» **The task**:
Please copy the email about gnugo versions and a fixed-level Lazarus below, word for word and in full.

» **Source text**:

◇ ◇ ◇ ◇ ◇

There are many versions of gnugo floating around.  Which one
is ggexp?   Is is a version about to be released, part of the
development cycle of gnugo?   Or is there is a stronger version
available?

I could also put together a fixed version of Lazarus.  Not the
2100 strength version but a version playing at a fixed level
that would play the same strength on any computer.   I could
not run it on the server and I could not run it all the time
from my home, but me might let 2 or 3 people run clones as
Anchors.It would probably play about 1900 strength.  In
fact I could start preparing and testing a version that will
hit this target strength.


- Don


On Sun, 2007-03-18 at 13:09 +0100, Sylvain Gelly wrote:
> Hello Don, Nick, Magnus,
> 
> I here answer the 3 previous emails.
> 
> 
> 2007/3/18, Don Dailey <[EMAIL PROTECTED]>:
> > Another possible candidate is Mogo, running at 3K play-outs, like the
> > version running on CGOS right now.

◇ ◇ ◇ ◇ ◇

» **Data block**:
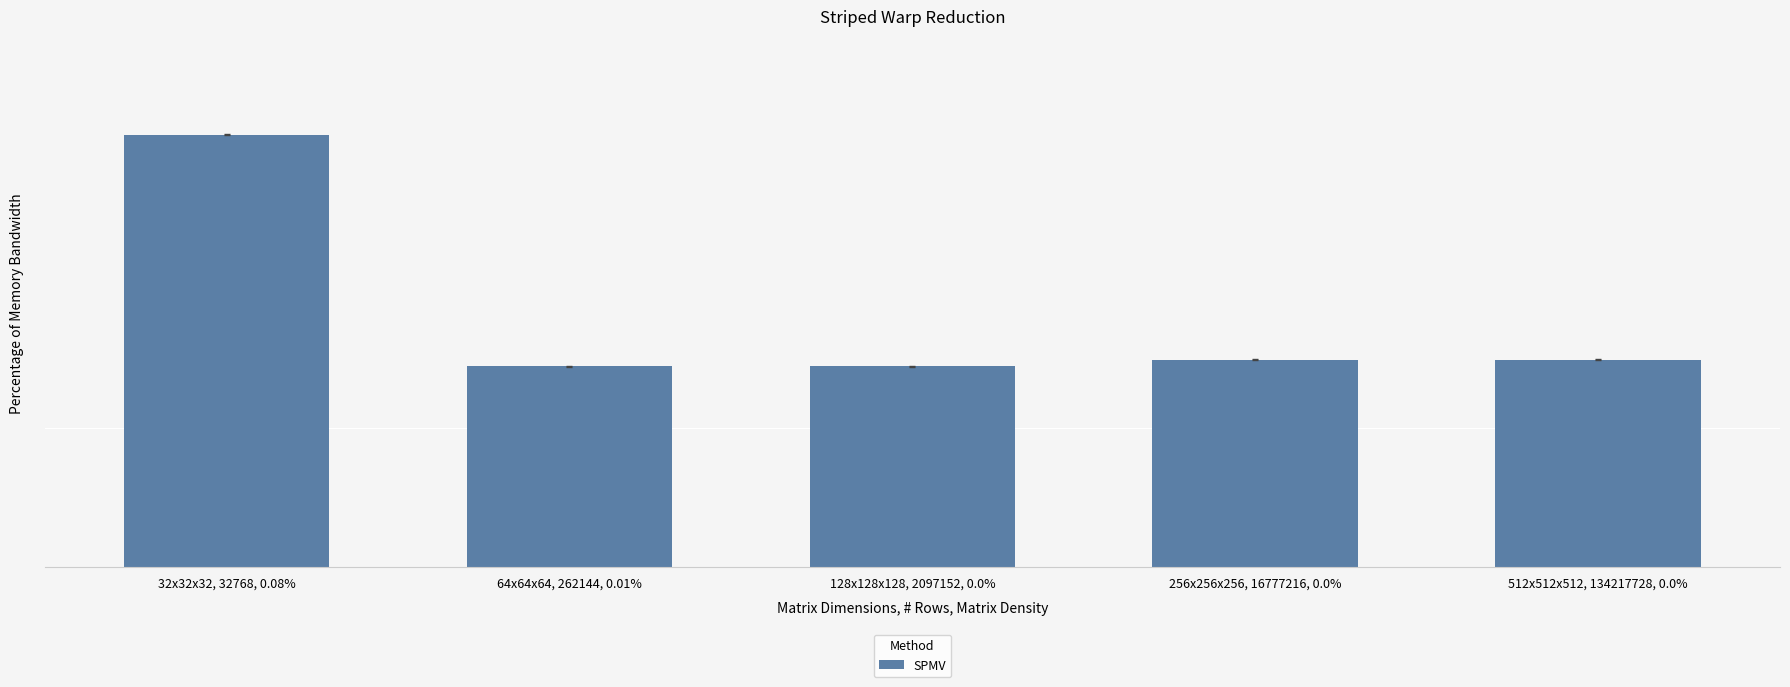

The value at 256x256x256, 16777216, 0.0% is 140.9. True or false?

True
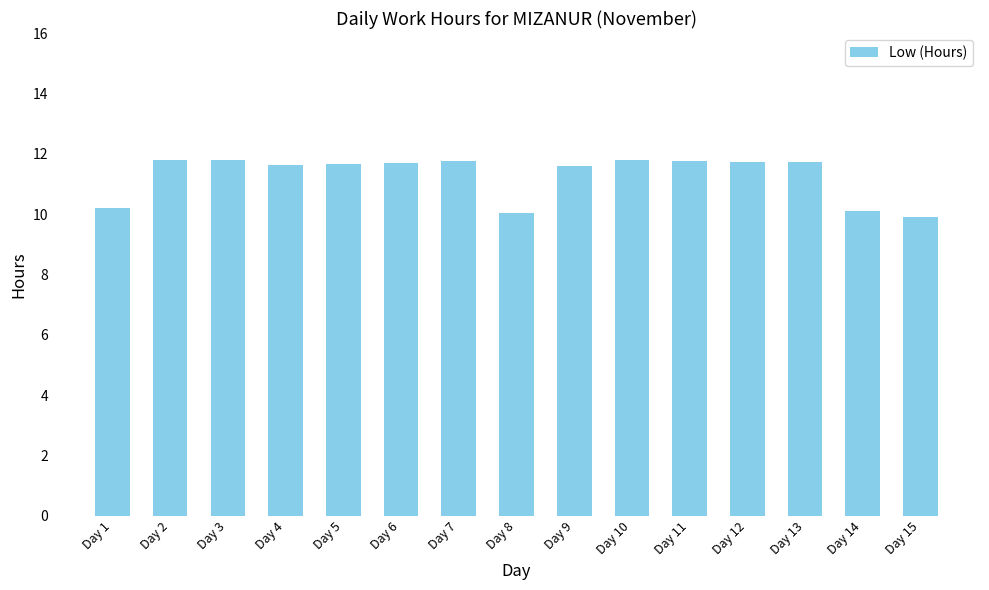

What is the value of the 13th bar from the left?

11.7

◇ ◇ ◇ ◇ ◇

» **Answer for this exercise**:
There are many versions of gnugo floating around.  Which one
is ggexp?   Is is a version about to be released, part of the
development cycle of gnugo?   Or is there is a stronger version
available?

I could also put together a fixed version of Lazarus.  Not the
2100 strength version but a version playing at a fixed level
that would play the same strength on any computer.   I could
not run it on the server and I could not run it all the time
from my home, but me might let 2 or 3 people run clones as
Anchors.It would probably play about 1900 strength.  In
fact I could start preparing and testing a version that will
hit this target strength.


- Don


On Sun, 2007-03-18 at 13:09 +0100, Sylvain Gelly wrote:
> Hello Don, Nick, Magnus,
> 
> I here answer the 3 previous emails.
> 
> 
> 2007/3/18, Don Dailey <[EMAIL PROTECTED]>:
> > Another possible candidate is Mogo, running at 3K play-outs, like the
> > version running on CGOS right now.